Organisations had some time to plan, to test and then to execute. Migration was also just a one-way move – it was never thought that you may have to move backwards as well as forwards.
This is no longer the case. The IT world is in a continuous cycle of OS releases and updates that is creating an increasingly hybrid workspace environment – not least because so many organisations still use old OSes such as Windows XP.
Only last year, Windows 8.1 followed Windows 8, in the wake of criticism of the latter version, for example. These more or less continuous updates present several problems and challenges to businesses, particularly in terms of workspace management.
Rapid OS rollouts put IT departments under pressure to keep systems and applications up to date without disrupting the workplace.
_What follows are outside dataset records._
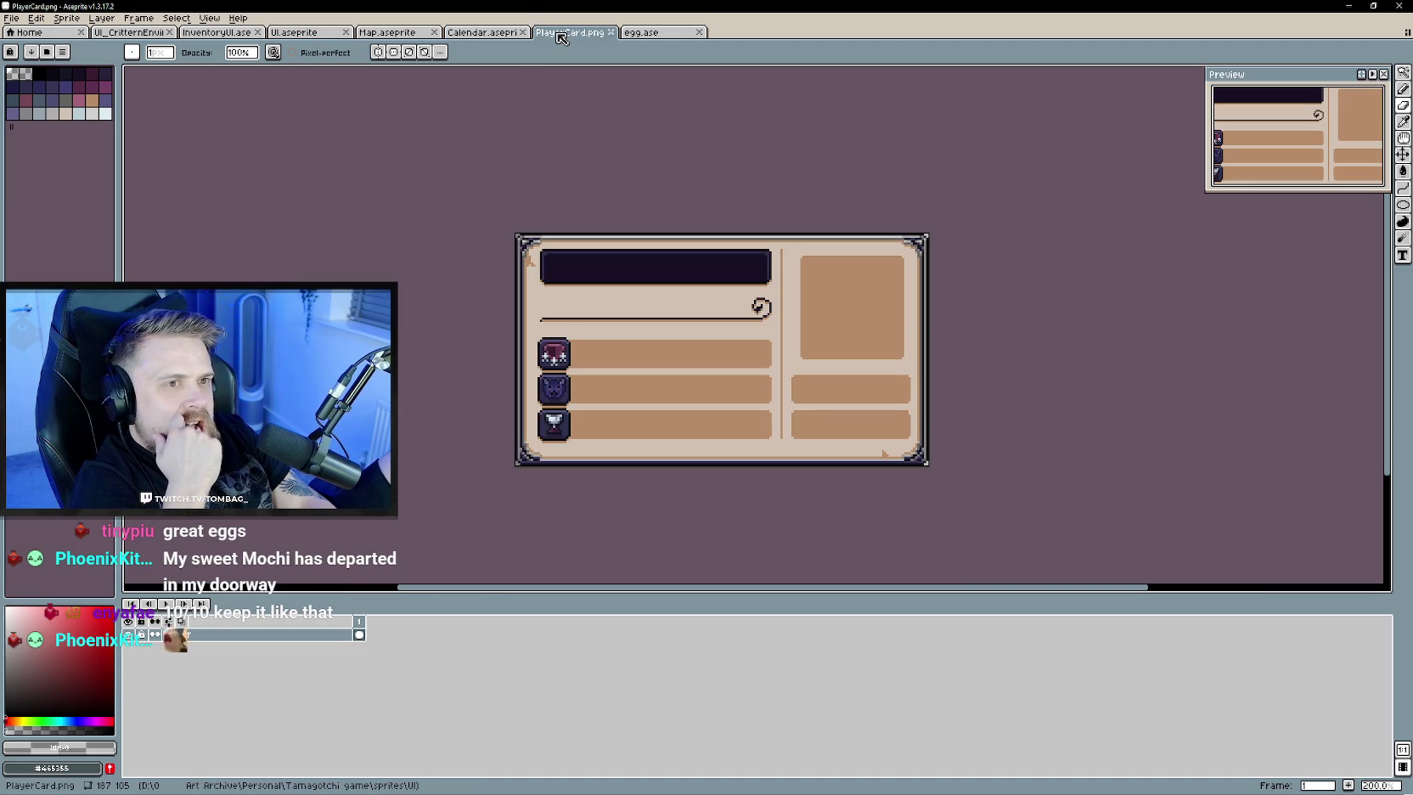
# - Close the egg.ase sprite and switch to Map.aseprite
pyautogui.click(661, 34)
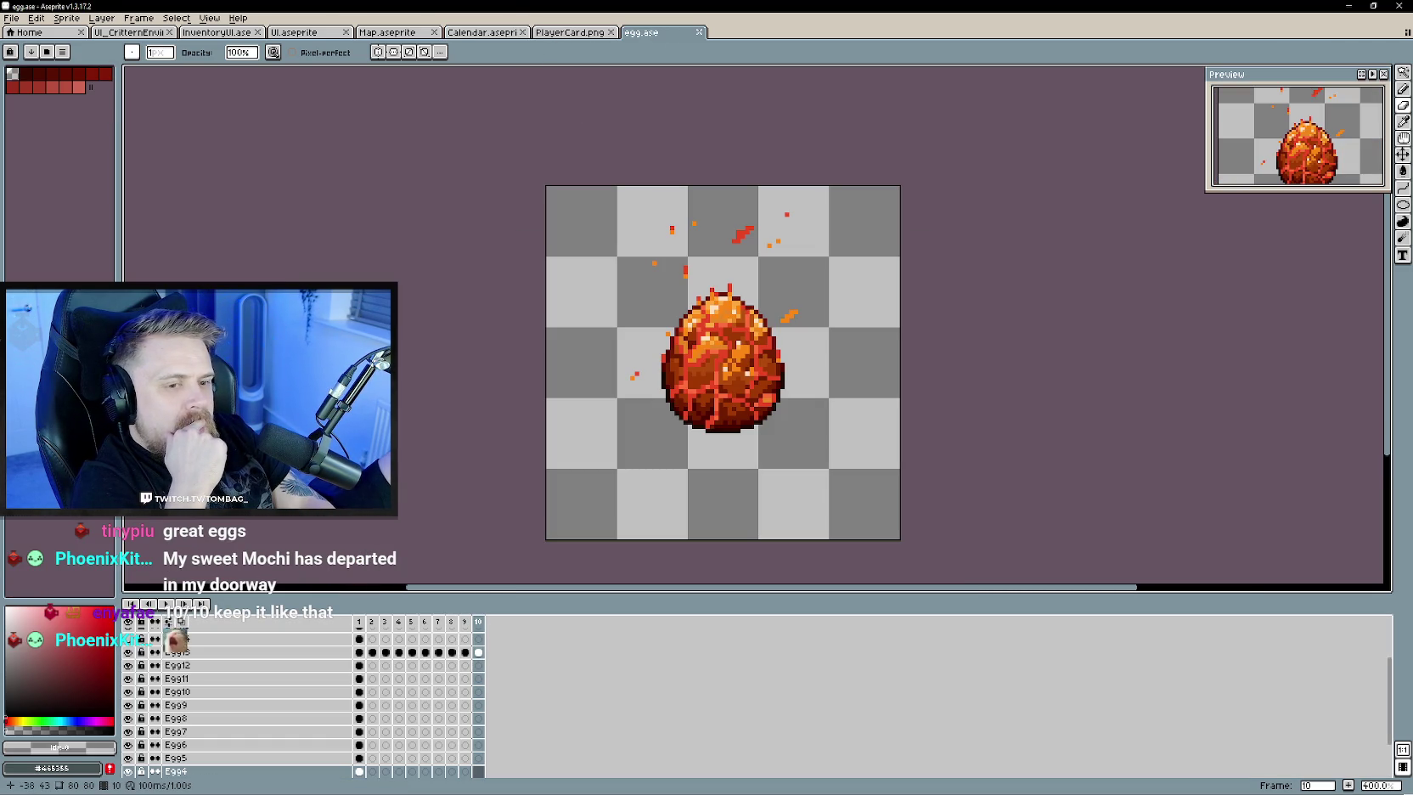
pyautogui.click(699, 32)
pyautogui.click(387, 33)
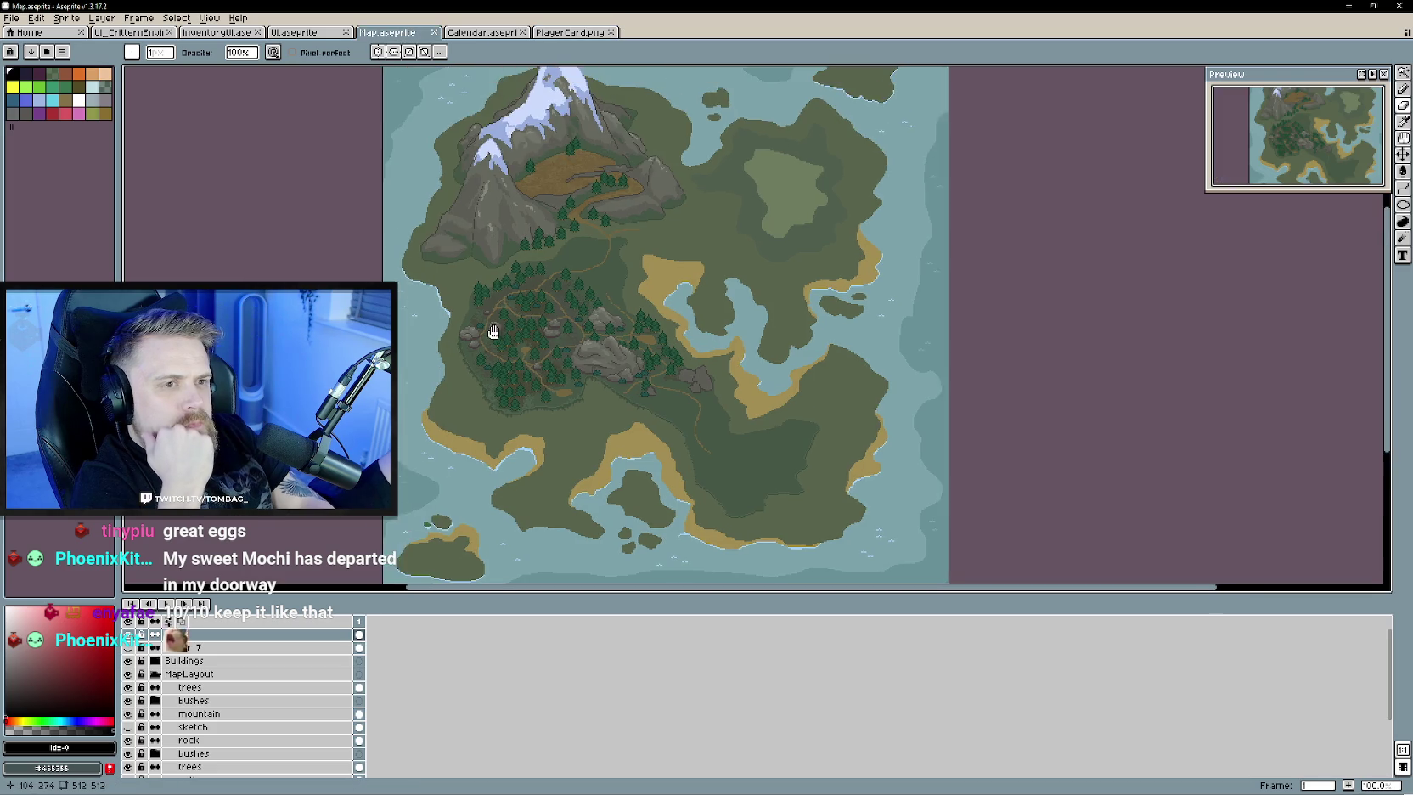
# - Reframe the island map and show the hidden sketch layer with its red building markers
pyautogui.moveTo(493, 332); pyautogui.dragTo(533, 395)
The continual change in software is only compounded by the large number of devices and device types now used across an average organisation. It is more difficult than ever for IT departments to manage the workspace environment, deliver a good user experience and remain in control of application access.
Businesses are going to require management and control of the rapidly developing work environment and IT estate. They'll require advice and management of technology and process. It's a real opportunity to add value for customers and drive up revenue.
Will firms move straight to Windows 10 or an earlier, now-dated version? Their responses will present resellers with a variety of opportunities. The general consensus from the channel has been that Windows 10 is a marked improvement on 8 and 8.1, which many felt were too different to previous versions.
Microsoft has been gathering user feedback with a view to improving the final release. Windows 8 and 8.1 saw a relatively low level of uptake, so resellers can feel confident that more organisations will be persuaded to upgrade to 10, particularly if they are using an OS as old as XP.
I have heard a lot of people over the past three years tell me that Windows 7 would be the last migration they ever did.
But businesses have to accept that the world of IT will be locked in a state of near-constant migration.